Household debt loads inch higher: StatsCan
Net worth also higher
The total amount of debt that Canadians hold in relation to their incomes continued to inch higher in the first quarter, Statistics Canada data revealed Monday.
The debt-to-income level ticked almost a full percentage point higher to 147.3 per cent in the January to March period, the agency said. The figure is a measure of total debt load — including mortgage and consumer debt — versus disposable income.
The figure has been trending higher since the third quarter of 2010, even as policymakers such as Bank of Canada Governor Mark Carney and Finance Minister Jim Flaherty urge Canadians to firm up their finances ahead of rising interest rates.
A decline in durable goods spending pushed consumer credit lower, but stable borrowing costs as well as higher housing resale and renovation activities pushed mortgage debt higher, the agency said.

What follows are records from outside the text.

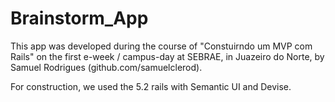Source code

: # Brainstorm_App

This app was developed during the course of "Constuirndo um MVP com Rails" on the first e-week / campus-day at SEBRAE, in Juazeiro do Norte, by Samuel Rodrigues (github.com/samuelclerod).

For construction, we used the 5.2 rails with Semantic UI and Devise.
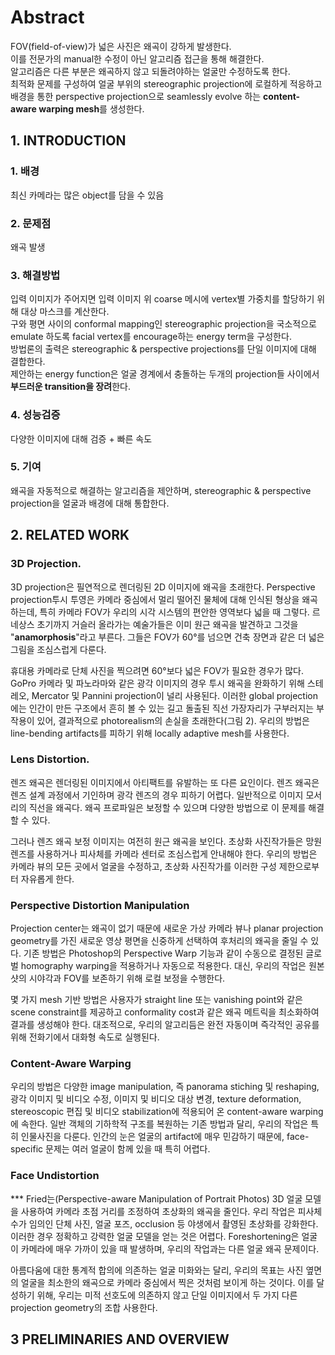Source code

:# Abstract
FOV(field-of-view)가 넓은 사진은 왜곡이 강하게 발생한다.  
이를 전문가의 manual한 수정이 아닌 알고리즘 접근을 통해 해결한다.  
알고리즘은 다른 부분은 왜곡하지 않고 되돌려야하는 얼굴만 수정하도록 한다.  
최적화 문제를 구성하여 얼굴 부위의 stereographic projection에 로컬하게 적응하고 배경을 통한 perspective projection으로 seamlessly evolve 하는 **content-aware warping mesh**를 생성한다.  

## 1. INTRODUCTION
### 1. 배경
최신 카메라는 많은 object를 담을 수 있음
### 2. 문제점
왜곡 발생
### 3. 해결방법
입력 이미지가 주어지면 입력 이미지 위 coarse 메시에 vertex별 가중치를 할당하기 위해 대상 마스크를 계산한다.  
구와 평면 사이의 conformal mapping인 stereographic projection을 국소적으로 emulate 하도록 facial vertex를 encourage하는 energy term을 구성한다.  
방법론의 출력은 stereographic & perspective projections를 단일 이미지에 대해 결합한다.  
제안하는 energy function은 얼굴 경계에서 충돌하는 두개의 projection들 사이에서 **부드러운 transition을 장려**한다.  
### 4. 성능검증
다양한 이미지에 대해 검증 + 빠른 속도  
### 5. 기여
왜곡을 자동적으로 해결하는 알고리즘을 제안하며, stereographic & perspective projection을 얼굴과 배경에 대해 통합한다.  

## 2. RELATED WORK
### 3D Projection.
3D projection은 필연적으로 렌더링된 2D 이미지에 왜곡을 초래한다. Perspective projection투시 투영은 카메라 중심에서 멀리 떨어진 물체에 대해 인식된 형상을 왜곡하는데, 특히 카메라 FOV가 우리의 시각 시스템의 편안한 영역보다 넓을 때 그렇다. 르네상스 초기까지 거슬러 올라가는 예술가들은 이미 원근 왜곡을 발견하고 그것을 "**anamorphosis**"라고 부른다. 그들은 FOV가 60°를 넘으면 건축 장면과 같은 더 넓은 그림을 조심스럽게 다룬다.  

휴대용 카메라로 단체 사진을 찍으려면 60°보다 넓은 FOV가 필요한 경우가 많다. GoPro 카메라 및 파노라마와 같은 광각 이미지의 경우 투시 왜곡을 완화하기 위해 스테레오, Mercator 및 Pannini projection이 널리 사용된다. 이러한 global projection에는 인간이 만든 구조에서 흔히 볼 수 있는 길고 돌출된 직선 가장자리가 구부러지는 부작용이 있어, 결과적으로 photorealism의 손실을 초래한다(그림 2). 우리의 방법은 line-bending artifacts를 피하기 위해 locally adaptive mesh를 사용한다.  

### Lens Distortion.
렌즈 왜곡은 렌더링된 이미지에서 아티팩트를 유발하는 또 다른 요인이다. 렌즈 왜곡은 렌즈 설계 과정에서 기인하며 광각 렌즈의 경우 피하기 어렵다. 일반적으로 이미지 모서리의 직선을 왜곡다. 왜곡 프로파일은 보정할 수 있으며 다양한 방법으로 이 문제를 해결할 수 있다.  

그러나 렌즈 왜곡 보정 이미지는 여전히 원근 왜곡을 보인다. 초상화 사진작가들은 망원 렌즈를 사용하거나 피사체를 카메라 센터로 조심스럽게 안내해야 한다. 우리의 방법은 카메라 뷰의 모든 곳에서 얼굴을 수정하고, 초상화 사진작가를 이러한 구성 제한으로부터 자유롭게 한다.

### Perspective Distortion Manipulation
Projection center는 왜곡이 없기 때문에 새로운 가상 카메라 뷰나 planar projection geometry를 가진 새로운 영상 평면을 신중하게 선택하여 후처리의 왜곡을 줄일 수 있다. 기존 방법은 Photoshop의 Perspective Warp 기능과 같이 수동으로 결정된 글로벌 homography warping을 적용하거나 자동으로 적용한다. 대신, 우리의 작업은 원본 샷의 시야각과 FOV를 보존하기 위해 로컬 보정을 수행한다.  
  
몇 가지 mesh 기반 방법은 사용자가 straight line 또는 vanishing point와 같은 scene constraint를 제공하고 conformality cost과 같은 왜곡 메트릭을 최소화하여 결과를 생성해야 한다. 대조적으로, 우리의 알고리듬은 완전 자동이며 즉각적인 공유를 위해 전화기에서 대화형 속도로 실행된다.

### Content-Aware Warping
우리의 방법은 다양한 image manipulation, 즉 panorama stiching 및 reshaping, 광각 이미지 및 비디오 수정, 이미지 및 비디오 대상 변경, texture deformation, stereoscopic 편집 및 비디오 stabilization에 적용되어 온 content-aware warping에 속한다. 일반 객체의 기하학적 구조를 복원하는 기존 방법과 달리, 우리의 작업은 특히 인물사진을 다룬다. 인간의 눈은 얼굴의 artifact에 매우 민감하기 때문에, face-specific 문제는 여러 얼굴이 함께 있을 때 특히 어렵다.  

### Face Undistortion
*** Fried는(Perspective-aware Manipulation of Portrait Photos) 3D 얼굴 모델을 사용하여 카메라 초점 거리를 조정하여 초상화의 왜곡을 줄인다. 우리 작업은 피사체 수가 임의인 단체 사진, 얼굴 포즈, occlusion 등 야생에서 촬영된 초상화를 강화한다. 이러한 경우 정확하고 강력한 얼굴 모델을 얻는 것은 어렵다. Foreshortening은 얼굴이 카메라에 매우 가까이 있을 때 발생하며, 우리의 작업과는 다른 얼굴 왜곡 문제이다.  

아름다움에 대한 통계적 합의에 의존하는 얼굴 미화와는 달리, 우리의 목표는 사진 옆면의 얼굴을 최소한의 왜곡으로 카메라 중심에서 찍은 것처럼 보이게 하는 것이다. 이를 달성하기 위해, 우리는 미적 선호도에 의존하지 않고 단일 이미지에서 두 가지 다른 projection geometry의 조합 사용한다.  

## 3 PRELIMINARIES AND OVERVIEW


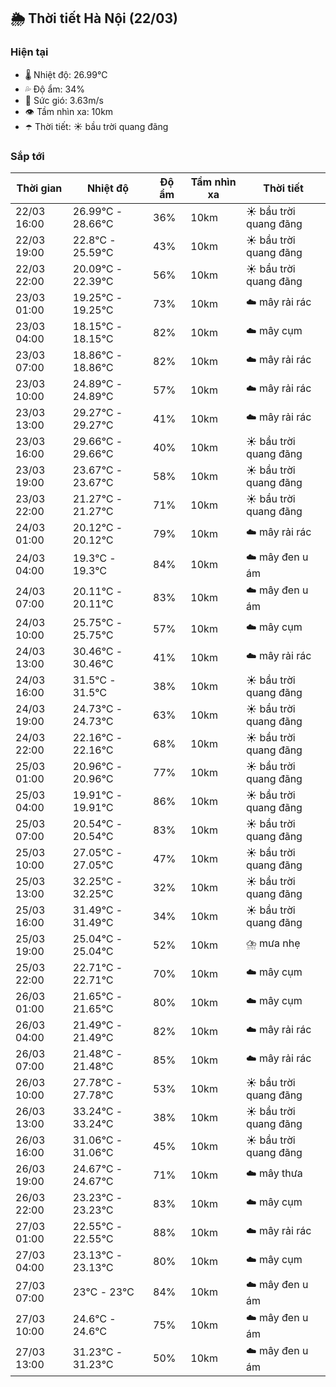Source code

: ## 🌦️ Thời tiết Hà Nội (22/03)

### Hiện tại

- 🌡️ Nhiệt độ: 26.99℃
- 💦 Độ ẩm: 34%
- 💨 Sức gió: 3.63m/s
- 👁️ Tầm nhìn xa: 10km
- ☂️ Thời tiết: ☀️ bầu trời quang đãng

### Sắp tới

| Thời gian | Nhiệt độ | Độ ẩm | Tầm nhìn xa | Thời tiết |
| --- | --- | --- | --- | --- |
| 22/03 16:00 | 26.99℃ - 28.66℃ | 36% | 10km | ☀️ bầu trời quang đãng |
| 22/03 19:00 | 22.8℃ - 25.59℃ | 43% | 10km | ☀️ bầu trời quang đãng |
| 22/03 22:00 | 20.09℃ - 22.39℃ | 56% | 10km | ☀️ bầu trời quang đãng |
| 23/03 01:00 | 19.25℃ - 19.25℃ | 73% | 10km | ☁️ mây rải rác |
| 23/03 04:00 | 18.15℃ - 18.15℃ | 82% | 10km | ☁️ mây cụm |
| 23/03 07:00 | 18.86℃ - 18.86℃ | 82% | 10km | ☁️ mây rải rác |
| 23/03 10:00 | 24.89℃ - 24.89℃ | 57% | 10km | ☁️ mây rải rác |
| 23/03 13:00 | 29.27℃ - 29.27℃ | 41% | 10km | ☁️ mây rải rác |
| 23/03 16:00 | 29.66℃ - 29.66℃ | 40% | 10km | ☀️ bầu trời quang đãng |
| 23/03 19:00 | 23.67℃ - 23.67℃ | 58% | 10km | ☀️ bầu trời quang đãng |
| 23/03 22:00 | 21.27℃ - 21.27℃ | 71% | 10km | ☀️ bầu trời quang đãng |
| 24/03 01:00 | 20.12℃ - 20.12℃ | 79% | 10km | ☁️ mây rải rác |
| 24/03 04:00 | 19.3℃ - 19.3℃ | 84% | 10km | ☁️ mây đen u ám |
| 24/03 07:00 | 20.11℃ - 20.11℃ | 83% | 10km | ☁️ mây đen u ám |
| 24/03 10:00 | 25.75℃ - 25.75℃ | 57% | 10km | ☁️ mây cụm |
| 24/03 13:00 | 30.46℃ - 30.46℃ | 41% | 10km | ☁️ mây rải rác |
| 24/03 16:00 | 31.5℃ - 31.5℃ | 38% | 10km | ☀️ bầu trời quang đãng |
| 24/03 19:00 | 24.73℃ - 24.73℃ | 63% | 10km | ☀️ bầu trời quang đãng |
| 24/03 22:00 | 22.16℃ - 22.16℃ | 68% | 10km | ☀️ bầu trời quang đãng |
| 25/03 01:00 | 20.96℃ - 20.96℃ | 77% | 10km | ☀️ bầu trời quang đãng |
| 25/03 04:00 | 19.91℃ - 19.91℃ | 86% | 10km | ☀️ bầu trời quang đãng |
| 25/03 07:00 | 20.54℃ - 20.54℃ | 83% | 10km | ☀️ bầu trời quang đãng |
| 25/03 10:00 | 27.05℃ - 27.05℃ | 47% | 10km | ☀️ bầu trời quang đãng |
| 25/03 13:00 | 32.25℃ - 32.25℃ | 32% | 10km | ☀️ bầu trời quang đãng |
| 25/03 16:00 | 31.49℃ - 31.49℃ | 34% | 10km | ☀️ bầu trời quang đãng |
| 25/03 19:00 | 25.04℃ - 25.04℃ | 52% | 10km | ⛈️ mưa nhẹ |
| 25/03 22:00 | 22.71℃ - 22.71℃ | 70% | 10km | ☁️ mây cụm |
| 26/03 01:00 | 21.65℃ - 21.65℃ | 80% | 10km | ☁️ mây cụm |
| 26/03 04:00 | 21.49℃ - 21.49℃ | 82% | 10km | ☁️ mây rải rác |
| 26/03 07:00 | 21.48℃ - 21.48℃ | 85% | 10km | ☁️ mây rải rác |
| 26/03 10:00 | 27.78℃ - 27.78℃ | 53% | 10km | ☀️ bầu trời quang đãng |
| 26/03 13:00 | 33.24℃ - 33.24℃ | 38% | 10km | ☀️ bầu trời quang đãng |
| 26/03 16:00 | 31.06℃ - 31.06℃ | 45% | 10km | ☀️ bầu trời quang đãng |
| 26/03 19:00 | 24.67℃ - 24.67℃ | 71% | 10km | ☁️ mây thưa |
| 26/03 22:00 | 23.23℃ - 23.23℃ | 83% | 10km | ☁️ mây cụm |
| 27/03 01:00 | 22.55℃ - 22.55℃ | 88% | 10km | ☁️ mây rải rác |
| 27/03 04:00 | 23.13℃ - 23.13℃ | 80% | 10km | ☁️ mây cụm |
| 27/03 07:00 | 23℃ - 23℃ | 84% | 10km | ☁️ mây đen u ám |
| 27/03 10:00 | 24.6℃ - 24.6℃ | 75% | 10km | ☁️ mây đen u ám |
| 27/03 13:00 | 31.23℃ - 31.23℃ | 50% | 10km | ☁️ mây đen u ám |
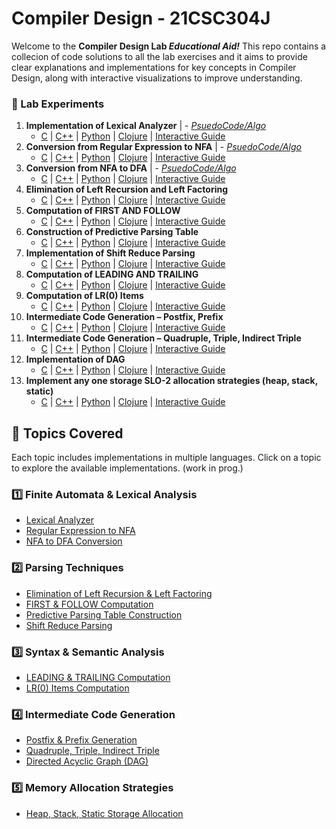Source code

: # Compiler Design - 21CSC304J

Welcome to the **Compiler Design Lab *Educational Aid!*** This repo contains a collecion of code solutions to all the lab exercises and it aims to provide clear explanations and implementations for key concepts in Compiler Design, along with interactive visualizations to improve understanding.

### 📝 Lab Experiments

1. **Implementation of Lexical Analyzer** | - [*PsuedoCode/Algo*](#) 
   - [C](#) | [C++](#) | [Python](#) | [Clojure](#) | [Interactive Guide](#)  
2. **Conversion from Regular Expression to NFA** | - [*PsuedoCode/Algo*](#)  
   - [C](#) | [C++](#) | [Python](#) | [Clojure](#) | [Interactive Guide](#)  
3. **Conversion from NFA to DFA** | - [*PsuedoCode/Algo*](#) 
   - [C](#) | [C++](#) | [Python](#) | [Clojure](#) | [Interactive Guide](#)  
4. **Elimination of Left Recursion and Left Factoring**  
   - [C](#) | [C++](#) | [Python](#) | [Clojure](#) | [Interactive Guide](#)  
5. **Computation of FIRST AND FOLLOW**  
   - [C](#) | [C++](#) | [Python](#) | [Clojure](#) | [Interactive Guide](#)  
6. **Construction of Predictive Parsing Table**  
   - [C](#) | [C++](#) | [Python](#) | [Clojure](#) | [Interactive Guide](#)  
7. **Implementation of Shift Reduce Parsing**  
   - [C](#) | [C++](#) | [Python](#) | [Clojure](#) | [Interactive Guide](#)  
8. **Computation of LEADING AND TRAILING**  
   - [C](#) | [C++](#) | [Python](#) | [Clojure](#) | [Interactive Guide](#)  
9. **Computation of LR(0) Items**  
   - [C](#) | [C++](#) | [Python](#) | [Clojure](#) | [Interactive Guide](#)  
10. **Intermediate Code Generation – Postfix, Prefix**  
    - [C](#) | [C++](#) | [Python](#) | [Clojure](#) | [Interactive Guide](#)  
11. **Intermediate Code Generation – Quadruple, Triple, Indirect Triple**  
    - [C](#) | [C++](#) | [Python](#) | [Clojure](#) | [Interactive Guide](#)  
12. **Implementation of DAG**  
    - [C](#) | [C++](#) | [Python](#) | [Clojure](#) | [Interactive Guide](#)  
13. **Implement any one storage SLO-2 allocation strategies (heap, stack, static)** 
    - [C](#) | [C++](#) | [Python](#) | [Clojure](#) | [Interactive Guide](#)
      

## 📂 Topics Covered

Each topic includes implementations in multiple languages. Click on a topic to explore the available implementations. (work in prog.)

### 1️⃣ Finite Automata & Lexical Analysis
- [Lexical Analyzer](implementations/lexical-analysis/)
- [Regular Expression to NFA](implementations/regex-to-nfa/)
- [NFA to DFA Conversion](implementations/nfa-to-dfa/)

### 2️⃣ Parsing Techniques
- [Elimination of Left Recursion & Left Factoring](implementations/left-recursion/)
- [FIRST & FOLLOW Computation](implementations/first-follow/)
- [Predictive Parsing Table Construction](implementations/predictive-parsing/)
- [Shift Reduce Parsing](implementations/shift-reduce/)

### 3️⃣ Syntax & Semantic Analysis
- [LEADING & TRAILING Computation](implementations/leading-trailing/)
- [LR(0) Items Computation](implementations/lr0/)

### 4️⃣ Intermediate Code Generation
- [Postfix & Prefix Generation](implementations/intermediate-code/postfix-prefix/)
- [Quadruple, Triple, Indirect Triple](implementations/intermediate-code/quadruple-triple/)
- [Directed Acyclic Graph (DAG)](implementations/dag/)

### 5️⃣ Memory Allocation Strategies
- [Heap, Stack, Static Storage Allocation](implementations/memory-allocation/)

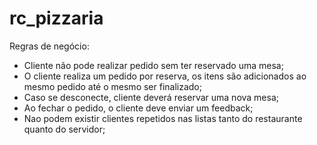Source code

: # rc_pizzaria
Regras de negócio:
- Cliente não pode realizar pedido sem ter reservado uma mesa;
- O cliente realiza um pedido por reserva, os itens são adicionados ao mesmo pedido até o mesmo ser finalizado;
- Caso se desconecte, cliente deverá reservar uma nova mesa;
- Ao fechar o pedido, o cliente deve enviar um feedback;
- Nao podem existir clientes repetidos nas listas tanto do restaurante quanto do servidor;
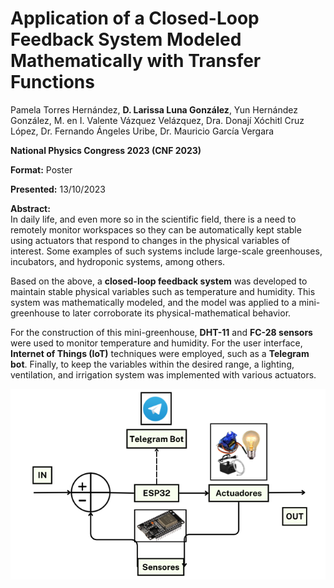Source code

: # Application of a Closed-Loop Feedback System Modeled Mathematically with Transfer Functions

Pamela Torres Hernández, **D. Larissa Luna González**,  Yun Hernández González, M. en I. Valente Vázquez Velázquez,  Dra. Donají Xóchitl Cruz López, Dr. Fernando Ángeles Uribe, Dr. Mauricio García Vergara

**National Physics Congress 2023 (CNF 2023)**

**Format:** Poster  

**Presented:** 13/10/2023  

**Abstract:**  
In daily life, and even more so in the scientific field, there is a need to remotely monitor workspaces so they can be automatically kept stable using actuators that respond to changes in the physical variables of interest. Some examples of such systems include large-scale greenhouses, incubators, and hydroponic systems, among others.

Based on the above, a **closed-loop feedback system** was developed to maintain stable physical variables such as temperature and humidity. This system was mathematically modeled, and the model was applied to a mini-greenhouse to later corroborate its physical-mathematical behavior.

For the construction of this mini-greenhouse, **DHT-11** and **FC-28 sensors** were used to monitor temperature and humidity. For the user interface, **Internet of Things (IoT)** techniques were employed, such as a **Telegram bot**. Finally, to keep the variables within the desired range, a lighting, ventilation, and irrigation system was implemented with various actuators.

![Diagrama](diagram.png)
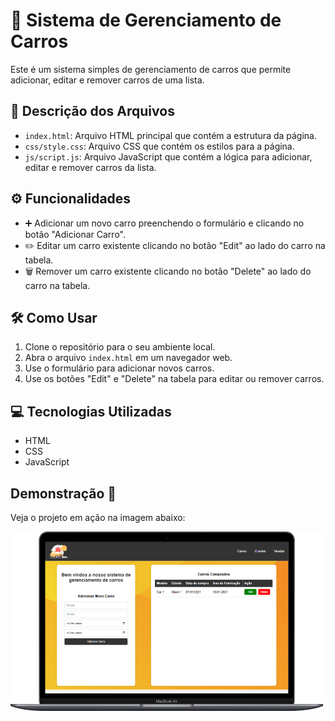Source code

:# 🚗 Sistema de Gerenciamento de Carros
Este é um sistema simples de gerenciamento de carros que permite adicionar, editar e remover carros de uma lista.

## 📄 Descrição dos Arquivos

- `index.html`: Arquivo HTML principal que contém a estrutura da página.
- `css/style.css`: Arquivo CSS que contém os estilos para a página.
- `js/script.js`: Arquivo JavaScript que contém a lógica para adicionar, editar e remover carros da lista.

## ⚙️ Funcionalidades

- ➕ Adicionar um novo carro preenchendo o formulário e clicando no botão "Adicionar Carro".
- ✏️ Editar um carro existente clicando no botão "Edit" ao lado do carro na tabela.
- 🗑️ Remover um carro existente clicando no botão "Delete" ao lado do carro na tabela.

## 🛠️ Como Usar

1. Clone o repositório para o seu ambiente local.
2. Abra o arquivo `index.html` em um navegador web.
3. Use o formulário para adicionar novos carros.
4. Use os botões "Edit" e "Delete" na tabela para editar ou remover carros.

## 💻 Tecnologias Utilizadas

- HTML
- CSS
- JavaScript

## Demonstração 🎥

Veja o projeto em ação na imagem abaixo:

<img src="./assets/img/Macbook-Air-127.0.0.1.png" alt="Demonstração do Projeto" width="500">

Home owners' equity as a percentage of real estate assets fell marginally, continuing a trend that started last year.
The debt loads of Canadians increased in the first quarter, but at the same time, their net worth also went up. Household net worth increased by one per cent to $6.3 trillion. That comes on the heels of a 2.4 per cent increase in the previous quarter.
On a per capita basis, household net worth was $184,700 in the first quarter. That compares with $183,300 in the previous quarter.
Strong gains in the housing market explains much of the increase, but financial assets also appreciated. The benchmark S&P/TSX Composite Index gained 5.1 per cent during the quarter.